## INSTRUKSI KERJA 1
Dalam data, ubah "Main homes" menjadi "Primary homes" pada baris-baris mulai dari baris yang memuat "What is the value" sampai akhir data, termasuk kedua ujungnya, lalu tuliskan kembali baris-baris itu tanpa perubahan lain. Jangan sertakan gambar dalam jawaban.

## TEKS HALAMAN
Data Artikel

Pameran tunggal

Patung-Patung Geppetto van Jogja

Patung-Patung Geppetto van Jogja 

Oleh: WAHYUDIN

Abdi Setiawan, masyhur dengan panggilan Set, adalah Geppetto di dunia seni rupa kontemporer Indonesia. Dari tangannya yang terampil, sekitar satu dasawarsa terakhir telah lahir “pinokio-pinokio” aneka rupa dan karakter. Ada yang elok, ada yang buruk, ada yang lucu, ada yang kaku, ada yang sok, ada yang lunak, ada yang galak, ada yang bijak. Tapi, semua sama-sama menarik bom imajinasi tak tepermanai. Semua adalah anak-anak kehidupan khayali yang lahir dari pergulatan insani Set.
Itulah yang memungkinkan pemirsa bertualang di dunia-dalam imajinasi kanak-kanak untuk masuk-menemu makna kehidupan atau permenungan hidup orang dewasa sebagai individu dan anggota masyarakat. Kemungkinan itu tersua dalam pameran tunggalnya berjudul The Future is Here di Redbase Contemporary Art, Jakarta, 30 Oktober-30 November 2014.
Dalam pameran tersebut alumnus Institut Seni Indonesia Jogjakarta itu kembali memanggungkan patung-patung sosok anak-anak dan orang dewasa yang pernah tampil dalam pelbagai pameran seni rupa di dalam dan luar negeri. Persisnya, ada tujuh patung sosok bocah laki-laki “bernama” Aktor (2009), Batman (2011), Burger Time (2009), Commodore (2010), Kapiten (2009), The Tiger (2011), dan Ultraman (2010). Kecuali Batman dan Tiger yang berbahan serat gelas atau kaca serat (fiberglass), lima lainnya berbahan kayu.

pameran

Display karya di Galeri Semarang

Dengan The Future is Here, praktik artistik Set boleh dibilang serupa dengan praktik penyutradaraan dalam seni pertunjukan, teater, dan film yang menuntut kepiawaian serta kepekaan menata-kelola pelakon, cerita, dan panggung. Bukan cakap kecap, pematung kelahiran Sicincin, Pariaman, Sumatera Barat, 29 Desember 1971, itu sudah menginsafi keserupaan itu sejak 2004, ketika dirinya memanggungkan patung-patung figur manusia kawasan remang-remang pinggir kota dalam pameran tunggalnya yang berjudul Gairah Malam di Lembaga Indonesia Prancis, Jogjakarta.
Dalam kedua pameran itu, The Future is Here dan Gairah Malam, Set sahaja membuka kotak perkakas estetika aneka jenis yang memungkinkan pemirsa meresepsi karya seni patungnya sesuai dengan kepentingan mereka. Dengan begitu mereka menjadi teremansipasi untuk mengada di antara “yang awam” dan “yang pakar” dalam aktivitas semiotis yang berambisi membuat makna dari tanda dan simbol pada karya seni rupa atau sekadar bersenang-senang memanfaatkan waktu senggang di galeri seni rupa.

## INSTRUKSI KERJA 2
Sebutkan semua judul patung sosok bocah laki-laki yang disebutkan dalam artikel tentang patung-patung Set.

## DATA YANG DIBERIKAN

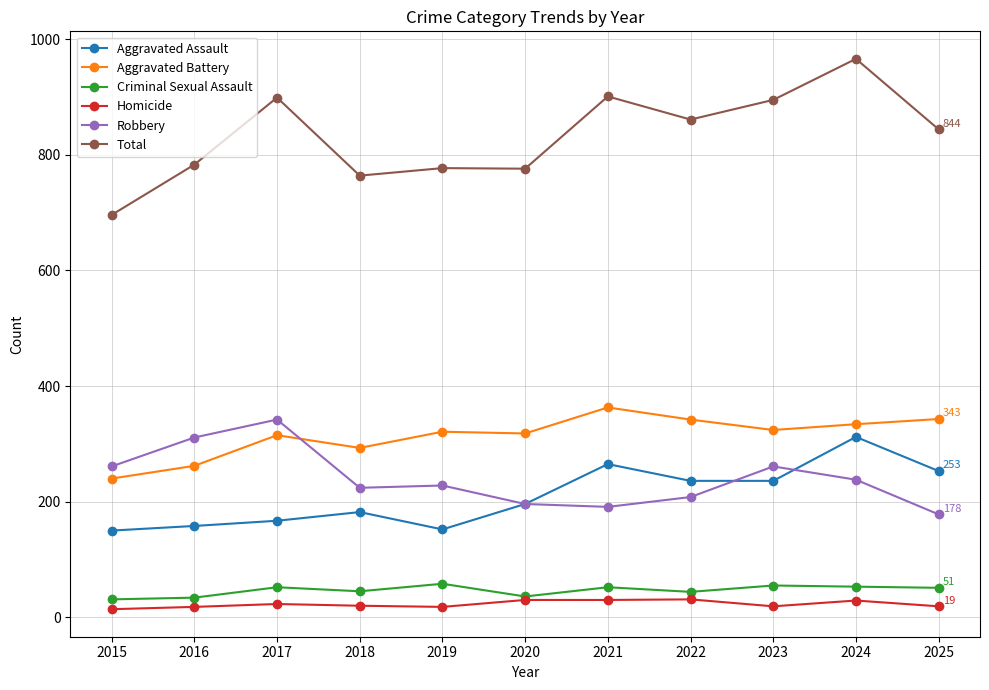

Where is the first local maximum for Aggravated Battery?

2017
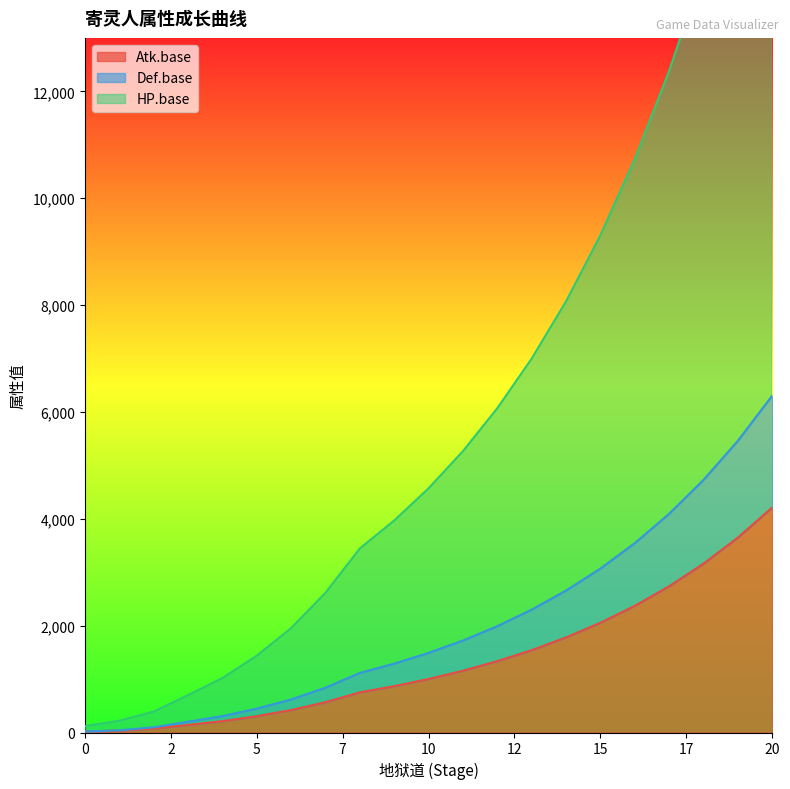

What is the value of the Def.base point at the 6th from the left?

446.7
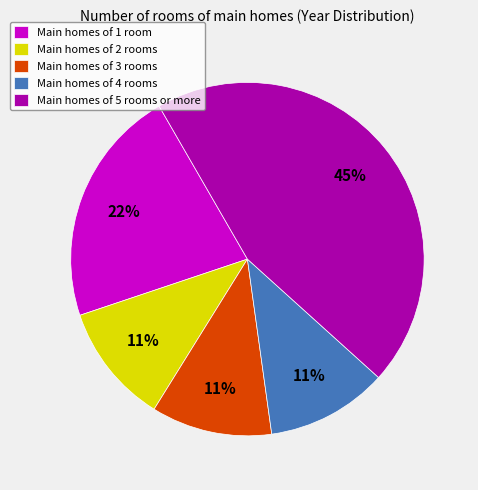

What is the ratio of the value at Main homes of 5 rooms or more to the value at Main homes of 2 rooms?

4.1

## JAWABAN TUGAS 1
What is the value of the Def.base point at the 6th from the left?

446.7

What is the ratio of the value at Primary homes of 5 rooms or more to the value at Primary homes of 2 rooms?

4.1

## JAWABAN TUGAS 2
Aktor, Batman, Burger Time, Commodore, Kapiten, The Tiger, dan Ultraman.